No tengo nada contra la tecnología, mucho menos contra los celulares.
Incluso, quizá algún día lejano consiga tener alguno para contestar ante la cancioncita de aviso: «Yo te tiro ahora pa’ llá desde un fijo», oración cuyo significado no es menester explicar en estas líneas.
Me imagino cuánta importancia debe tener un teléfono móvil al margen de los agujeros —si es personal— que ha de ocasionar a los bolsillos. Pero algunas veces, en nuestro entorno, los celulares se han convertido en símbolos de interrupción, de molestia, desatención y hasta de discoteca andante.
Lo escribo porque con cierta frecuencia, en medio de una reunión importante, el orador o el verboso principal se ve asaltado tres, cuatro, cinco y hasta diez veces por una letrilla altisonante emanada de su teléfono. Y así, sus circundantes se quedan a la deriva, a la espera de que el disertante concluya la comunicación con el más allá o con el más acá.
Aunque también sucede a la inversa, lo he vivido en las aulas universitarias: el profesor está hablando de los daños que causa tanto marabú en los campos, de la «lampiñez» de la rana, o de los problemas globales de la economía… y a menudo tiene que detener la explicación porque los oyentes reciben llamadas para abordar temas terrenales o divinos.
Hace unas fechas, en plena discusión de un trabajo de diploma y en la cumbre de la solemnidad de la exposición del futuro licenciado, a uno de los miembros del tribunal le sonó la cintura con la música conocida, tomó su celular y después del «Sí… dime…» inició una disertación sobre cortinas y computadoras que es mejor no recordar ahora.
Hablando de trabajos de diploma: no dudo que mañana alguien realice una maestría para demostrar que el volumen del timbre del celular es directamente proporcional a la salud humana. Porque algunos programan el aviso del teléfono con tal nivel de «ambiente» que a sus circundantes les puede parecer que están en el Salón Rosado de la Tropical.
Alguna vez un colega escribió que, en el principio de los teléfonos móviles en esta nación, hubo, incluso, sujetos que solicitaban que los llamaran intencionalmente en medio de los espectáculos de ballet para llamar la atención del público. Y armaban un show con aquella sonadera y alardeaban de dinero.
Hoy se incrementa la cantidad de personas que pueden tener un celular; pero ese crecimiento —que significa evolución— debería suponer en determinados casos también mayor educación, respeto a los demás, cultura, civilización.
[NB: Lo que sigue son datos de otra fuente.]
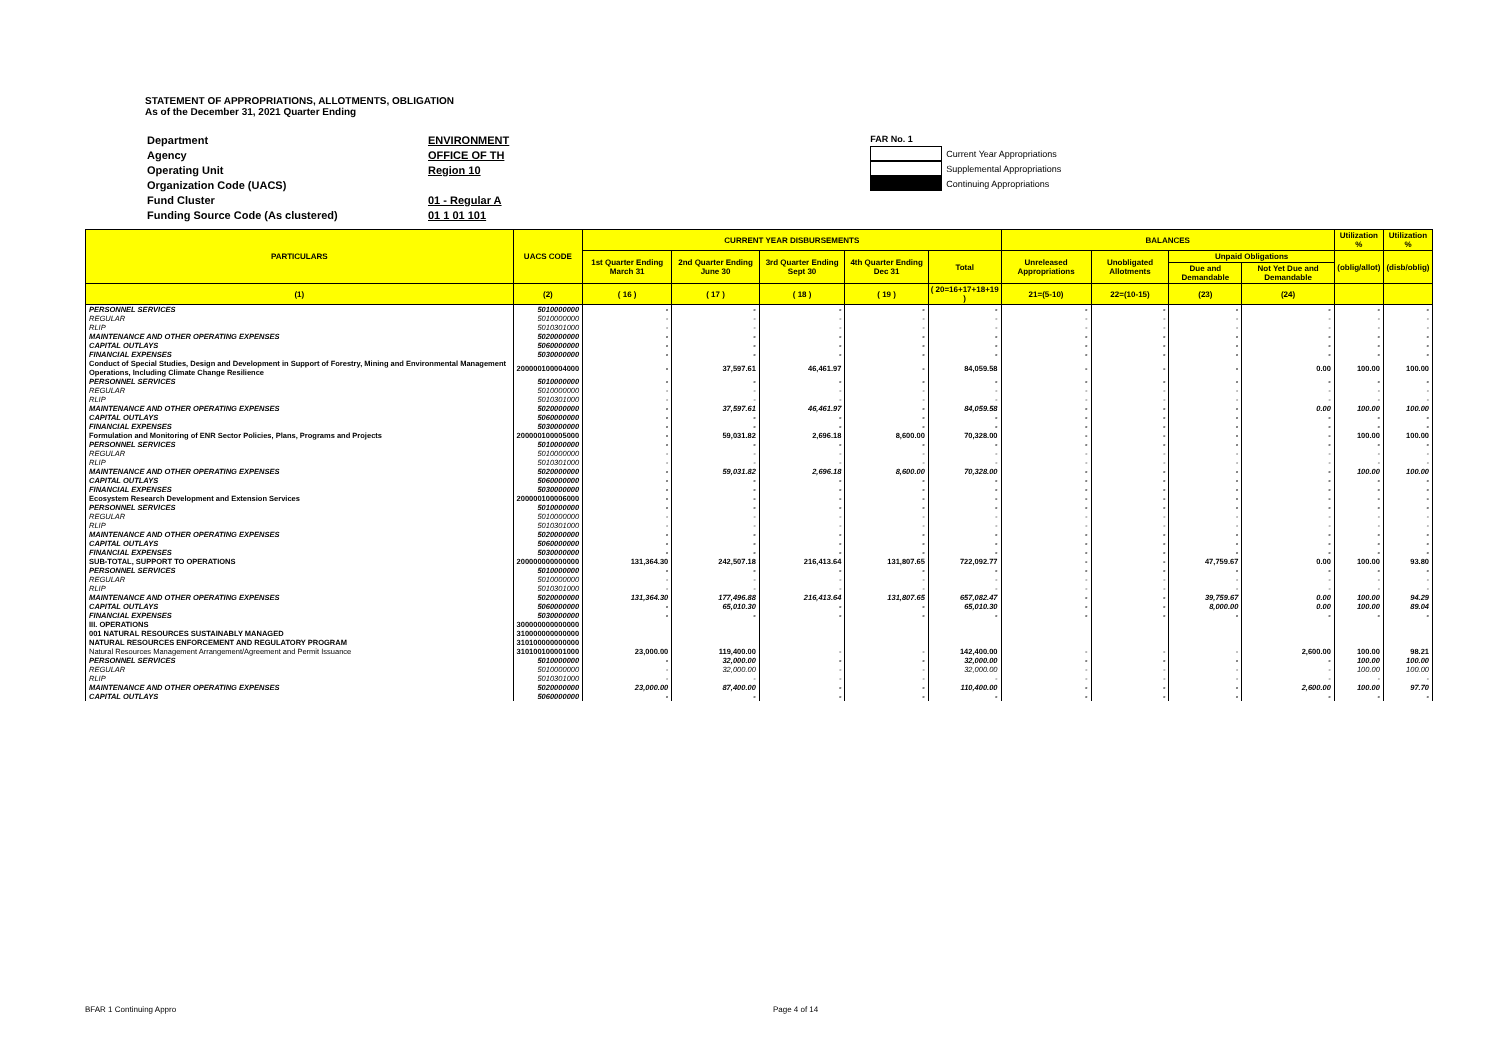STATEMENT OF APPROPRIATIONS, ALLOTMENTS, OBLIGATION
As of the December 31, 2021 Quarter Ending
| Department | ENVIRONMENT |
| Agency | OFFICE OF TH |
| Operating Unit | Region 10 |
| Organization Code (UACS) | |
| Fund Cluster | 01 - Regular A |
| Funding Source Code (As clustered) | 01 1 01 101 |
FAR No. 1
Current Year Appropriations
Supplemental Appropriations
Continuing Appropriations
| PARTICULARS | UACS CODE | CURRENT YEAR DISBURSEMENTS | | | | | BALANCES | | | | Utilization % | Utilization % |
| --- | --- | --- | --- | --- | --- | --- | --- | --- | --- | --- | --- | --- |
| | | 1st Quarter Ending March 31 | 2nd Quarter Ending June 30 | 3rd Quarter Ending Sept 30 | 4th Quarter Ending Dec 31 | Total | Unreleased Appropriations | Unobligated Allotments | Unpaid Obligations | | (oblig/allot) | (disb/oblig) |
| | | | | | | | | | Due and Demandable | Not Yet Due and Demandable | | |
| (1) | (2) | ( 16 ) | ( 17 ) | ( 18 ) | ( 19 ) | ( 20=16+17+18+19 ) | 21=(5-10) | 22=(10-15) | (23) | (24) | | |
| PERSONNEL SERVICES | 5010000000 | - | - | - | - | - | - | - | - | - | - | - |
| REGULAR | 5010000000 | - | - | - | - | - | - | - | - | - | - | - |
| RLIP | 5010301000 | - | - | - | - | - | - | - | - | - | - | - |
| MAINTENANCE AND OTHER OPERATING EXPENSES | 5020000000 | - | - | - | - | - | - | - | - | - | - | - |
| CAPITAL OUTLAYS | 5060000000 | - | - | - | - | - | - | - | - | - | - | - |
| FINANCIAL EXPENSES | 5030000000 | - | - | - | - | - | - | - | - | - | - | - |
| Conduct of Special Studies, Design and Development in Support of Forestry, Mining and Environmental Management Operations, Including Climate Change Resilience | 200000100004000 | - | 37,597.61 | 46,461.97 | - | 84,059.58 | - | - | - | 0.00 | 100.00 | 100.00 |
| PERSONNEL SERVICES | 5010000000 | - | - | - | - | - | - | - | - | - | - | - |
| REGULAR | 5010000000 | - | - | - | - | - | - | - | - | - | - | - |
| RLIP | 5010301000 | - | - | - | - | - | - | - | - | - | - | - |
| MAINTENANCE AND OTHER OPERATING EXPENSES | 5020000000 | - | 37,597.61 | 46,461.97 | - | 84,059.58 | - | - | - | 0.00 | 100.00 | 100.00 |
| CAPITAL OUTLAYS | 5060000000 | - | - | - | - | - | - | - | - | - | - | - |
| FINANCIAL EXPENSES | 5030000000 | - | - | - | - | - | - | - | - | - | - | - |
| Formulation and Monitoring of ENR Sector Policies, Plans, Programs and Projects | 200000100005000 | - | 59,031.82 | 2,696.18 | 8,600.00 | 70,328.00 | - | - | - | - | 100.00 | 100.00 |
| PERSONNEL SERVICES | 5010000000 | - | - | - | - | - | - | - | - | - | - | - |
| REGULAR | 5010000000 | - | - | - | - | - | - | - | - | - | - | - |
| RLIP | 5010301000 | - | - | - | - | - | - | - | - | - | - | - |
| MAINTENANCE AND OTHER OPERATING EXPENSES | 5020000000 | - | 59,031.82 | 2,696.18 | 8,600.00 | 70,328.00 | - | - | - | - | 100.00 | 100.00 |
| CAPITAL OUTLAYS | 5060000000 | - | - | - | - | - | - | - | - | - | - | - |
| FINANCIAL EXPENSES | 5030000000 | - | - | - | - | - | - | - | - | - | - | - |
| Ecosystem Research Development and Extension Services | 200000100006000 | - | - | - | - | - | - | - | - | - | - | - |
| PERSONNEL SERVICES | 5010000000 | - | - | - | - | - | - | - | - | - | - | - |
| REGULAR | 5010000000 | - | - | - | - | - | - | - | - | - | - | - |
| RLIP | 5010301000 | - | - | - | - | - | - | - | - | - | - | - |
| MAINTENANCE AND OTHER OPERATING EXPENSES | 5020000000 | - | - | - | - | - | - | - | - | - | - | - |
| CAPITAL OUTLAYS | 5060000000 | - | - | - | - | - | - | - | - | - | - | - |
| FINANCIAL EXPENSES | 5030000000 | - | - | - | - | - | - | - | - | - | - | - |
| SUB-TOTAL, SUPPORT TO OPERATIONS | 200000000000000 | 131,364.30 | 242,507.18 | 216,413.64 | 131,807.65 | 722,092.77 | - | - | 47,759.67 | 0.00 | 100.00 | 93.80 |
| PERSONNEL SERVICES | 5010000000 | - | - | - | - | - | - | - | - | - | - | - |
| REGULAR | 5010000000 | - | - | - | - | - | - | - | - | - | - | - |
| RLIP | 5010301000 | - | - | - | - | - | - | - | - | - | - | - |
| MAINTENANCE AND OTHER OPERATING EXPENSES | 5020000000 | 131,364.30 | 177,496.88 | 216,413.64 | 131,807.65 | 657,082.47 | - | - | 39,759.67 | 0.00 | 100.00 | 94.29 |
| CAPITAL OUTLAYS | 5060000000 | - | 65,010.30 | - | - | 65,010.30 | - | - | 8,000.00 | 0.00 | 100.00 | 89.04 |
| FINANCIAL EXPENSES | 5030000000 | - | - | - | - | - | - | - | - | - | - | - |
| III. OPERATIONS | 300000000000000 | | | | | | | | | | | |
| 001 NATURAL RESOURCES SUSTAINABLY MANAGED | 310000000000000 | | | | | | | | | | | |
| NATURAL RESOURCES ENFORCEMENT AND REGULATORY PROGRAM | 310100000000000 | | | | | | | | | | | |
| Natural Resources Management Arrangement/Agreement and Permit Issuance | 310100100001000 | 23,000.00 | 119,400.00 | - | - | 142,400.00 | - | - | - | 2,600.00 | 100.00 | 98.21 |
| PERSONNEL SERVICES | 5010000000 | - | 32,000.00 | - | - | 32,000.00 | - | - | - | - | 100.00 | 100.00 |
| REGULAR | 5010000000 | - | 32,000.00 | - | - | 32,000.00 | - | - | - | - | 100.00 | 100.00 |
| RLIP | 5010301000 | - | - | - | - | - | - | - | - | - | - | - |
| MAINTENANCE AND OTHER OPERATING EXPENSES | 5020000000 | 23,000.00 | 87,400.00 | - | - | 110,400.00 | - | - | - | 2,600.00 | 100.00 | 97.70 |
| CAPITAL OUTLAYS | 5060000000 | - | - | - | - | - | - | - | - | - | - | - |
BFAR 1 Continuing Appro Page 4 of 14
Sin embargo, se encuentra uno ahora en plena vía a un conductor que va zigzagueando porque está atendiendo una llamada; o un «bicicletero» que no hace la debida señal con la mano porque, pegada su mano izquierda a la oreja, va informando de su supuesta ruta a la novia.
Nada tengo —ya lo dije— contra la tecnología. Pero pido silenciar unos minutos los aparatos modernos cuando pongan en riesgo las vidas, o cuando quiebren la seriedad de un tribunal o el ritmo de una ecuación.